Zorgaanbieders van langdurige zorg hebben recentelijk vijf zorgkantoren voor de rechter gedaagd. Het door de zorgkantoren nieuw aangekondigde inkoopbeleid vanaf 2021 tot 2023 voor de inkoop van langdurige zorg zou onrechtmatig zijn. De gehanteerde tarieven zouden niet reëel en niet kostendekkend zijn, hetgeen in strijd is met de beginselen van het aanbestedingsrecht. De zorgkantoren zijn daarentegen van mening dat de geboden tarieven ruim voldoende zijn om goede zorg te kunnen leveren. Inmiddels heeft de voorzieningenrechter van de rechtbank Den Haag laten weten hoe zij over deze kwestie denkt.
In totaal hebben 68 aanbieders van langdurige zorg verspreid over heel Nederland vijf kort gedingen gestart tegen vijf zorgkantoren. De rechtbank heeft deze zaken gezamenlijk behandeld.
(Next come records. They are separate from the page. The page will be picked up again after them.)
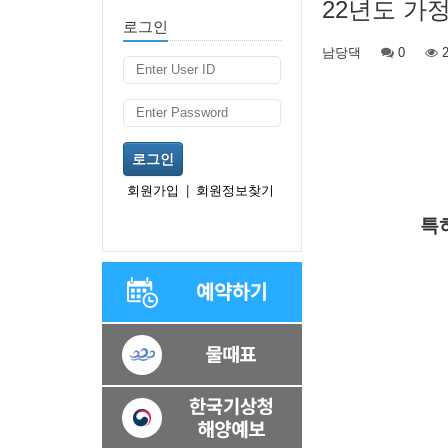
22년도 가
로그인
남당댁
0
2
로그인
회원가입
|
회원정보찾기
특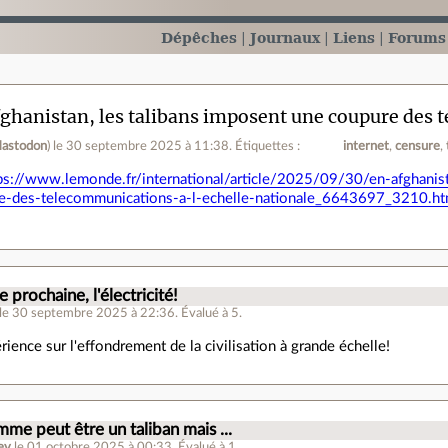
Dépêches
Journaux
Liens
Forums
ghanistan, les talibans imposent une coupure des t
astodon
)
le 30 septembre 2025 à 11:38
.
Étiquettes :
internet
censure
ps://www.lemonde.fr/international/article/2025/09/30/en-afghanist
e-des-telecommunications-a-l-echelle-nationale_6643697_3210.ht
.
e prochaine, l'électricité!
le 30 septembre 2025 à 22:36
.
Évalué à
5
.
rience sur l'effondrement de la civilisation à grande échelle!
mme peut être un taliban mais ...
ev
le 01 octobre 2025 à 00:33
.
Évalué à
1
.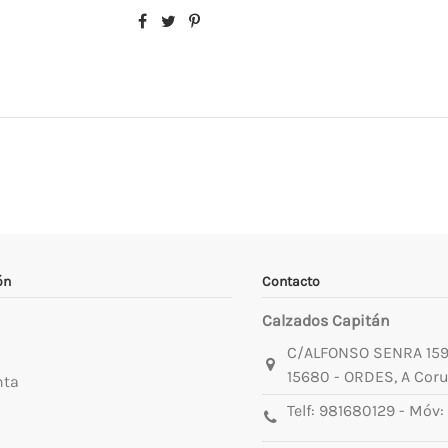
ón
Contacto
Calzados Capitán
C/ALFONSO SENRA 15
15680 - ORDES, A Cor
nta
Telf:
981680129
- Móv: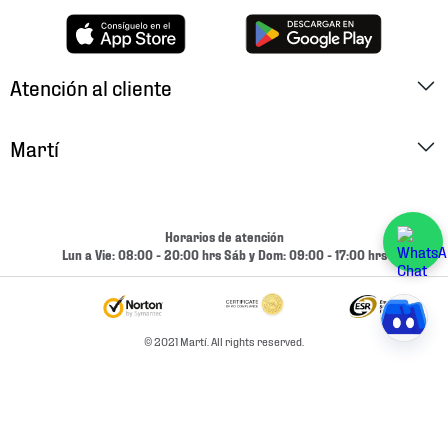
Atención al cliente
Factura Electrónica
Martí
Preguntas Frecuentes
Historia
Métodos de Pago
Ubica tu Tienda
Horarios de atención
Cambios y Devoluciones
Lun a Vie: 08:00 - 20:00 hrs Sáb y Dom: 09:00 - 17:00 hrs
Aviso de Privacidad
Contacto
Términos y Condiciones
Condiciones de Entrega
© 2021 Martí. All rights reserved.
Promociones
Condiciones de Entrega y Devolución Marketplace
Experiencias
Mapa del sitio
Bolsa De Trabajo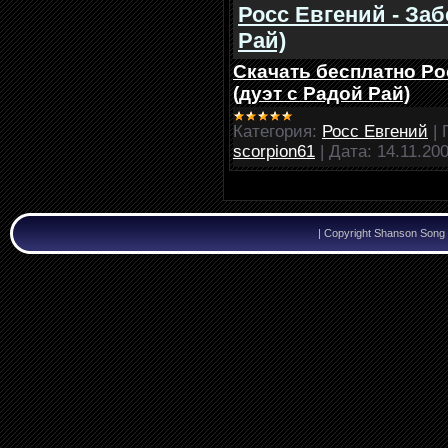
Росс Евгений - Заб
Рай)
Скачать бесплатно Ро
(дуэт с Радой Рай)
Категория:
Росс Евгений
|
scorpion61
|
Дата:
14.11.20
|
Copyright Shanson Song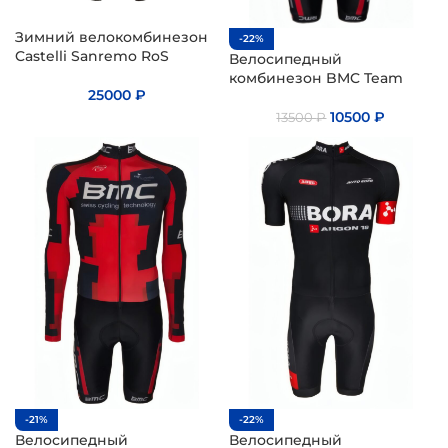
Зимний велокомбинезон
-22%
Castelli Sanremo RoS
Велосипедный
комбинезон BMC Team
25000
₽
10500
₽
13500
₽
-21%
-22%
Велосипедный
Велосипедный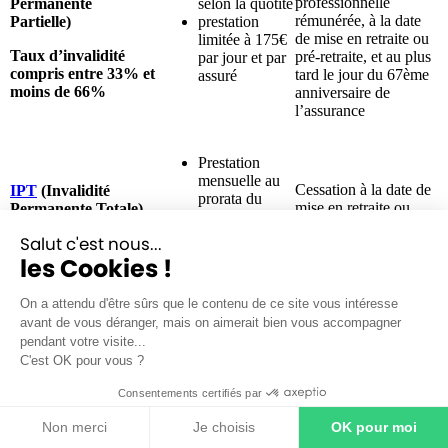
professionnelle
Permanente
selon la quotité
rémunérée, à la date
Partielle)
prestation
de mise en retraite ou
limitée à 175€
Taux d’invalidité
pré-retraite, et au plus
par jour et par
compris entre 33% et
tard le jour du 67
ème
assuré
moins de 66%
anniversaire de
l’assurance
Prestation
mensuelle au
Cessation à la date de
IPT
(Invalidité
prorata du
mise en retraite ou
Permanente Totale)
nombre de
pré-retraite, et au plus
jours d’IPT
Salut c'est nous...
Taux d’invalidité
tard le jour du 67
ème
Prestation
les Cookies !
supérieur ou égal à
anniversaire de
limitée à 350€
66%
l’assuré
par jour et par
On a attendu d'être sûrs que le contenu de ce site vous intéresse
assuré
avant de vous déranger, mais on aimerait bien vous accompagner
pendant votre visite...
Garantie Invalidité
C'est OK pour vous ?
Spécifique (GIS) de
l’Aeras
Consentements certifiés par
Idem garanties
Non merci
Je choisis
OK pour moi
(taux d’invalidité
ITT, IPT ou
fonctionnelle égal ou
IPP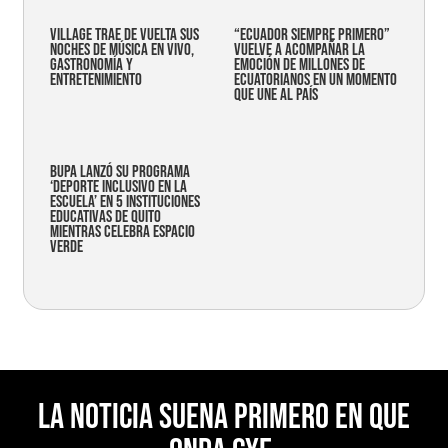
Village trae de vuelta sus
“Ecuador siempre primero”
noches de música en vivo,
vuelve a acompañar la
gastronomía y
emoción de millones de
entretenimiento
ecuatorianos en un momento
que une al país
Bupa lanzó su programa
‘Deporte Inclusivo en la
Escuela’ en 5 instituciones
educativas de Quito
mientras celebra espacio
verde
La noticia suena primero en Que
De bezwaren van de zorgaanbieders zijn erin gelegen dat de vijf zorgkantoren op een onjuiste wijze het nieuwe inkoopbeleid voor de komende jaren hebben vormgegeven:
De Nederlandse Zorgautoriteit (NZa) stelt jaarlijks maximumtarieven vast voor bepaalde behandelingen op basis van periodiek kostenonderzoek. Waar de zorgkantoren in 2020 nog 96% van de NZa-maximumtarieven betalen, zijn zij voornemens om vanaf 2021 tot 2023 over te gaan op een basisvergoeding van 94%. Zorgaanbieders kunnen deze basisvergoeding ophogen tot 96% door plannen in te leveren op het gebied van innovatie, duurzaamheid, bedrijfsvoering en passende zorg. De zorgkantoren zijn naar eigen zeggen genoodzaakt om via deze differentiatie te sturen op kwalitatief en effectieve zorg. Zorgaanbieders vinden dit voorgestelde nieuwe inkoopbeleid onacceptabel en stellen zich op het standpunt dat “beter zorg” het uitgangspunt moet zijn. Zorgaanbieders maken zich zorgen en vrezen dat zij worden opgezadeld met extra papierwerk (plannen schrijven, laten goedkeuren en deze vervolgens uitvoeren).
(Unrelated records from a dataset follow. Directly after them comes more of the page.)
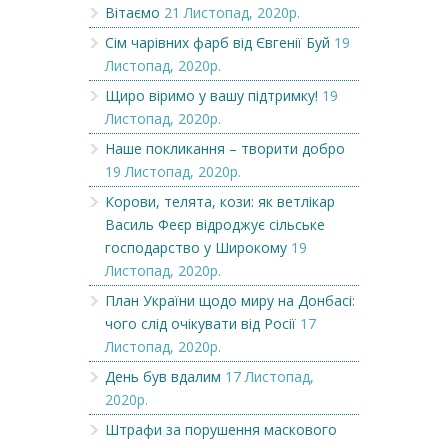
Вітаємо
21 Листопад, 2020р.
Сім чарівних фарб від Євгенії Буй
19
Листопад, 2020р.
Щиро віримо у вашу підтримку!
19
Листопад, 2020р.
Наше покликання – творити добро
19 Листопад, 2020р.
Корови, телята, кози: як ветлікар
Василь Феєр відроджує сільське
господарство у Широкому
19
Листопад, 2020р.
План України щодо миру на Донбасі:
чого слід очікувати від Росії
17
Листопад, 2020р.
День був вдалим
17 Листопад,
2020р.
Штрафи за порушення маскового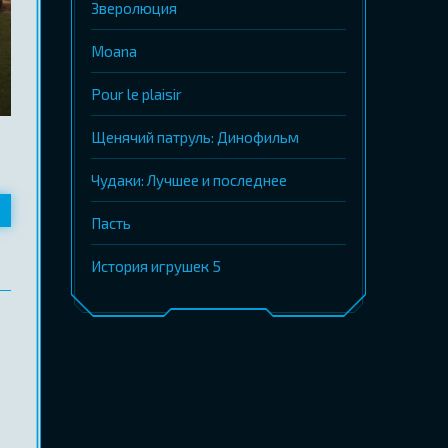
Зверолюция
Moana
Pour le plaisir
Щенячий патруль: Динофильм
Чудаки: Лучшее и последнее
Пасть
История игрушек 5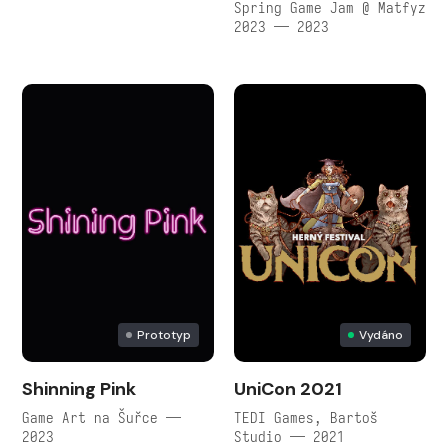
Spring Game Jam @ Matfyz
2023 — 2023
Prototyp
Vydáno
Shinning Pink
UniCon 2021
Game Art na Šuřce —
TEDI Games, Bartoš
2023
Studio — 2021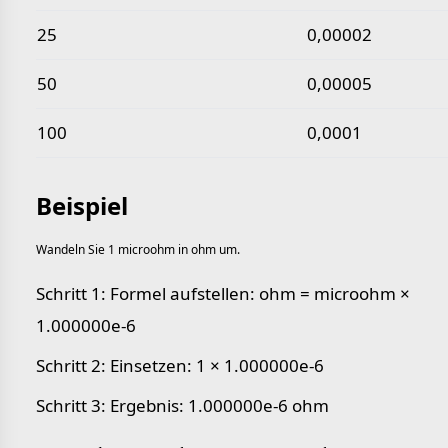
25
0,00002
50
0,00005
100
0,0001
Beispiel
Wandeln Sie 1 microohm in ohm um.
Schritt 1: Formel aufstellen: ohm = microohm ×
1.000000e-6
Schritt 2: Einsetzen: 1 × 1.000000e-6
Schritt 3: Ergebnis: 1.000000e-6 ohm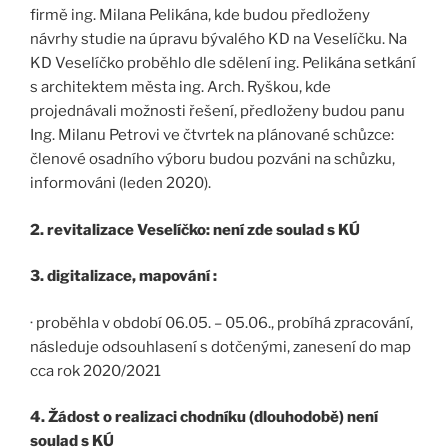
firmě ing. Milana Pelikána, kde budou předloženy
návrhy studie na úpravu bývalého KD na Veselíčku. Na
KD Veselíčko proběhlo dle sdělení ing. Pelikána setkání
s architektem města ing. Arch. Ryškou, kde
projednávali možnosti řešení, předloženy budou panu
Ing. Milanu Petrovi ve čtvrtek na plánované schůzce:
členové osadního výboru budou pozváni na schůzku,
informováni (leden 2020).
2. revitalizace Veselíčko: není zde soulad s KÚ
3. digitalizace, mapování :
· proběhla v období 06.05. – 05.06., probíhá zpracování,
následuje odsouhlasení s dotčenými, zanesení do map
cca rok 2020/2021
4. Žádost o realizaci chodníku (dlouhodobě) není
soulad s KÚ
De tarieven zijn volgens de zorgaanbieders niet reëel, niet kostendekkend en er wordt geen recht gedaan aan de verschillen tussen zorgaanbieders in de Wet langdurige zorg. De zorgkantoren zijn het daar pertinent niet mee eens. Volgens de zorgkantoren gaat het om hun taakstelling en dienen zij rekening te houden met alle uitdagingen waar zij voor staan. Het is inmiddels algemeen bekend dat de kwaliteit, toegankelijkheid en betaalbaarheid van de zorg onder druk staat. De huidige organisatie is zowel qua beroep op de arbeidsmarkt als financiën moeizaam houdbaar. Er is grote urgentie om te bezien hoe tot een meer toekomstbestendig zorgstelsel (in het bijzonder in de langdurige zorg) kan worden gekomen. De overheid heeft hierbij een grote rol toegekend aan de zorgkantoren. De zorgkantoren hebben hierbij een zorgplicht en een sturende rol. Het op doelmatige wijze inzetten van maatschappelijke gelden is echter wel aan grenzen gebonden. Het hanteren van irreële tarieven om op deze wijze het budget te besparen is in ieder geval niet toegestaan.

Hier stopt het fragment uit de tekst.